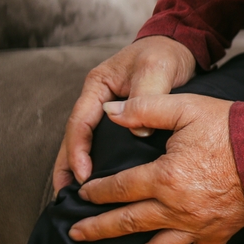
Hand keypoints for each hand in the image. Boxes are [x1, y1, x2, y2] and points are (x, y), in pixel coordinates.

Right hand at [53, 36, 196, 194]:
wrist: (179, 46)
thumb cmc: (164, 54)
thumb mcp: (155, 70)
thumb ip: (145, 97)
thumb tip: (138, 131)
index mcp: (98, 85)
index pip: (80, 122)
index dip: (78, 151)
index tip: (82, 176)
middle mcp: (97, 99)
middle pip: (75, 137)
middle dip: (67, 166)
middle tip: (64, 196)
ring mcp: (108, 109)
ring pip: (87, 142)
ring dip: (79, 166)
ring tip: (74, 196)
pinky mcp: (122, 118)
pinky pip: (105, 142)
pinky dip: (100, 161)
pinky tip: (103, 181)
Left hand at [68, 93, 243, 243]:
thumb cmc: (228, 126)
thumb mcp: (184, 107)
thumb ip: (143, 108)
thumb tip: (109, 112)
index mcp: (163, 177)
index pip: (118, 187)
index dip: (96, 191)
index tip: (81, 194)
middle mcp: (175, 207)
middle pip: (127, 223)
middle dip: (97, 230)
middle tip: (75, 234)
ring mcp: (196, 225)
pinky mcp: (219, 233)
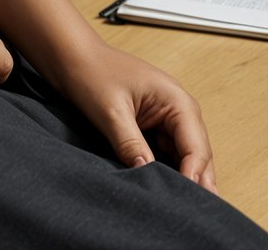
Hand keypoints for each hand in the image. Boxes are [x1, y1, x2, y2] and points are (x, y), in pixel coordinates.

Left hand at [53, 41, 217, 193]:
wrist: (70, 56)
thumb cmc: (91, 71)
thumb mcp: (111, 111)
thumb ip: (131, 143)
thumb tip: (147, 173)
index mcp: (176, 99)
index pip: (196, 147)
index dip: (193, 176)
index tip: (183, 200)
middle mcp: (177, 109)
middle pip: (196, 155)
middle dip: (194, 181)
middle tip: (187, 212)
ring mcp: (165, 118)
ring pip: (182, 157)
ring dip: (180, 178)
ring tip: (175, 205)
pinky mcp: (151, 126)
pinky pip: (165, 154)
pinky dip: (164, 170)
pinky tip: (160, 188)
==================================================
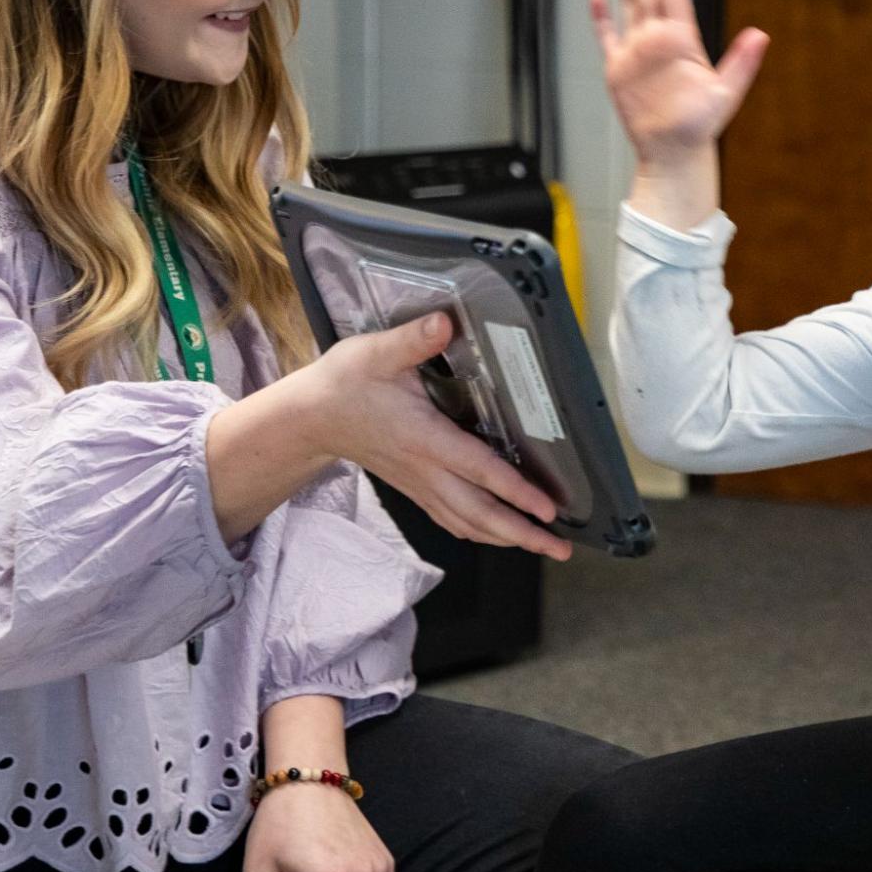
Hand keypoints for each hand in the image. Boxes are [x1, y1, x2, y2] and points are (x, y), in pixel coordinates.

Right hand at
==================================================
▸ Problem to solve:
Please, from the entries above, set down exactly the lines from the one containing "middle dip: (194, 181)" through the one containing "pinky tip: (160, 188)", and only those.

▸ Written reply:
middle dip: (194, 181)
middle tip: (187, 212)
ring mcp: (165, 118)
ring pip: (182, 157)
ring dip: (180, 178)
ring tip: (175, 205)
pinky mcp: (151, 126)
pinky pip: (165, 154)
pinky dip: (164, 170)
pinky tip: (160, 188)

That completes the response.